Description
Students will improve their skills in this programme by building and deploying sophisticated machine learning solutions using popular open source tools and frameworks, as well as gaining practical experience running complex machine learning tasks in the Udacity classroom using the built-in Azure labs.
Syllabus:
Course 1: Using Azure Machine Learning
Introduction to Azure ML
- Understand why you should do ML in the cloud
- Understand when you should do ML in the cloud
- Analyze the customers of ML
Workspaces and the Azure ML Studio
- Interpret the Azure ML Platform
- Explain how to manage and choose compute resources
- Summarize the key components of Workspaces and Notebooks
Datastores and Datasets
- Analyze how to manage data
- Construct datasets
- Compose solutions to manage data drift and deal with sensitive data
Training Models in Azure ML
- Experiment with the Designer
- Develop and manage pipelines
- Organize and run hyperparameter experiments
The AzureML SDK
- Utilize data with the SDK
- Create pipelines
- Organize experiments
AutoML and Hyperparameter
- Design solutions with AutoML and the SDK
- Analyze model interpretation experiments
- Create portable ML models with ONNX
Project 1: Optimizing an ML Pipeline in Azure
Throughout the course, we will cover a variety of methods for working with data and machine learning. It can be difficult to decide which method to use - creating your own machine learning pipeline, leveraging AutoML, tuning hyperparameters, and so on. Students use scikit-learn, Hyperdrive, and AutoML in this project to understand the costs and benefits of each methodology. To begin, students will build a pipeline from scikit-learn and use the Azure ML SDK to import data from a URL. The students will then configure a Hyperdrive run for their scikit-learn pipeline to determine the best hyperparameters. The same dataset will then be used for an AutoML run to find the best model and set of hyperparameters. Finally, students write a README that documents their findings and compares the differences, costs, and benefits of the various methods they've used.
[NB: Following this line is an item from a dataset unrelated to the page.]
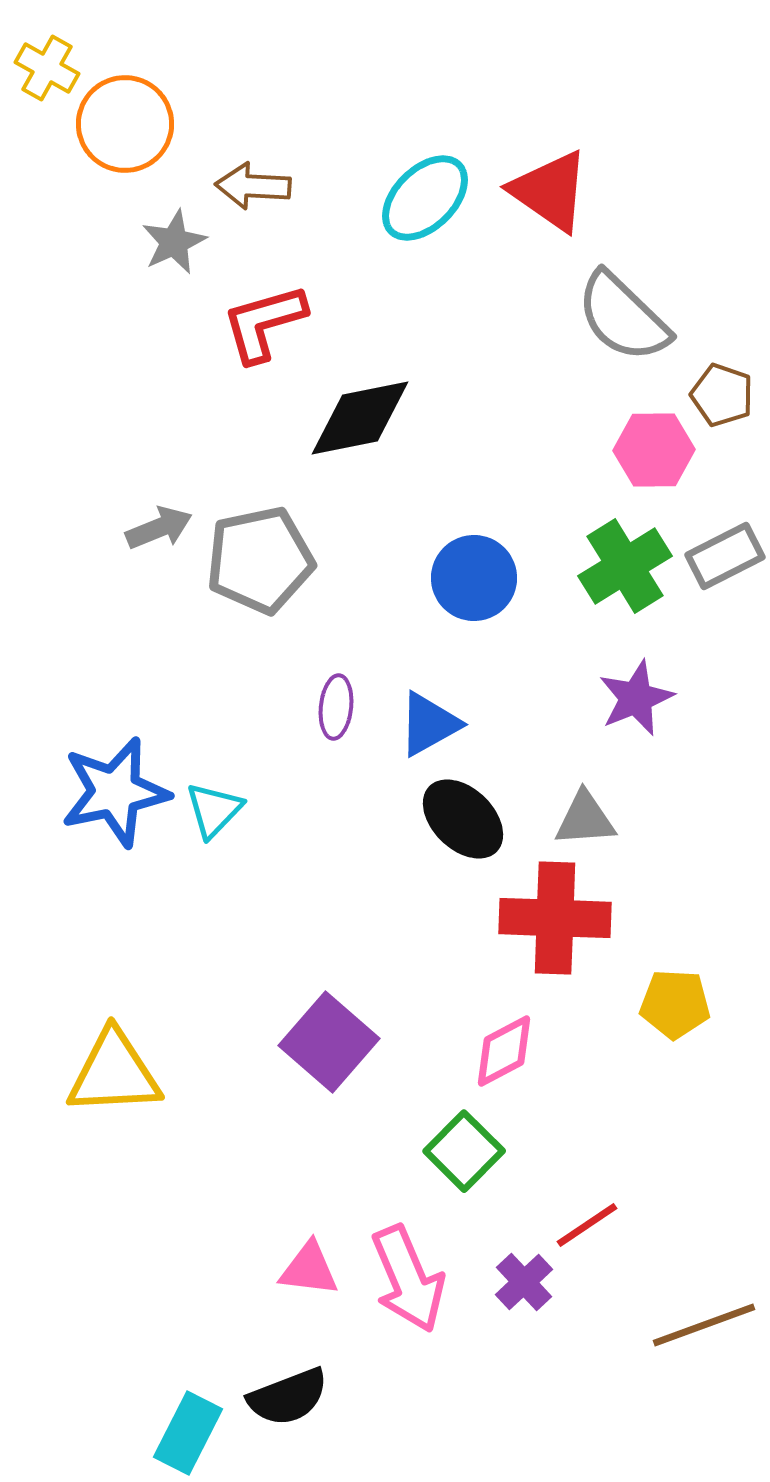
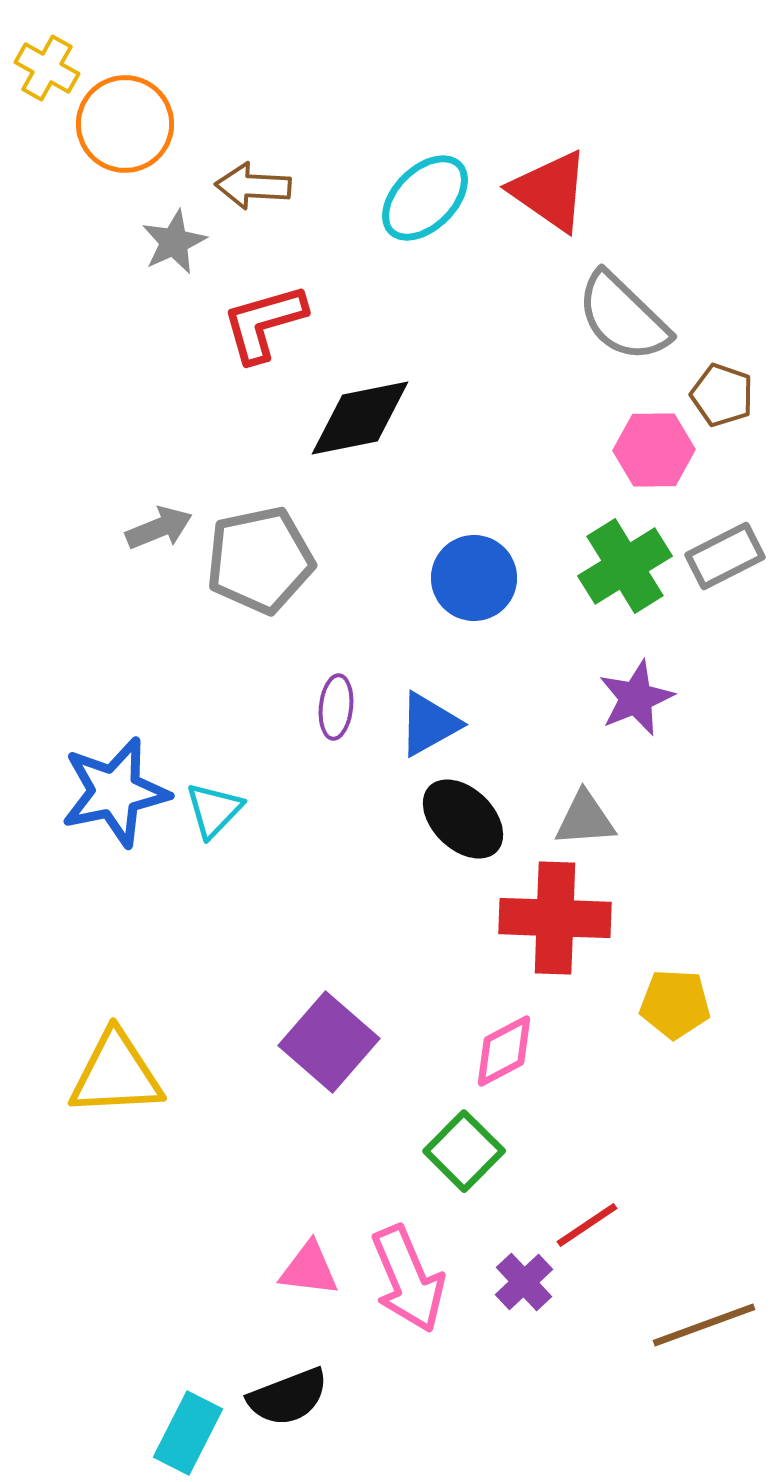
yellow triangle: moved 2 px right, 1 px down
Course 2: Machine Learning Operations
Enabling Security
- Create a Service Principal account for different types of roles
- Determine what the differences are in various forms of authentication
- Use a specific type of authentication when selecting deployment settings
Deploy a ML model
- Use a production environment for deployment
- Enable authentication in the deployment cluster
- Discover the differences between container-based deployment and kubernetes.
ML Endpoints
- Use a proven tool to find what a baseline for performance is
- Gather information about an endpoint input to interact with it
- Find what potential issues can happen with incorrect input
Pipeline Automation
- Create a pipeline to further automation when training models
- Enable a REST API for the pipeline, so other services can interact with it
Project 2: Operationalizing Machine Learning
This course goes into great detail about MLOps and its core features. This project will use all of the lessons' principles to train a model with AutoML and deploy it in a production environment.
This project covers many of the key concepts of operationalizing Machine Learning, such as selecting the right targets for deploying models, enabling Application Insights, identifying problems in logs, and leveraging the power of Azure Pipelines.All of these ideas are part of the core DevOps pillars that will allow you to demonstrate strong skills in shipping machine learning models into production.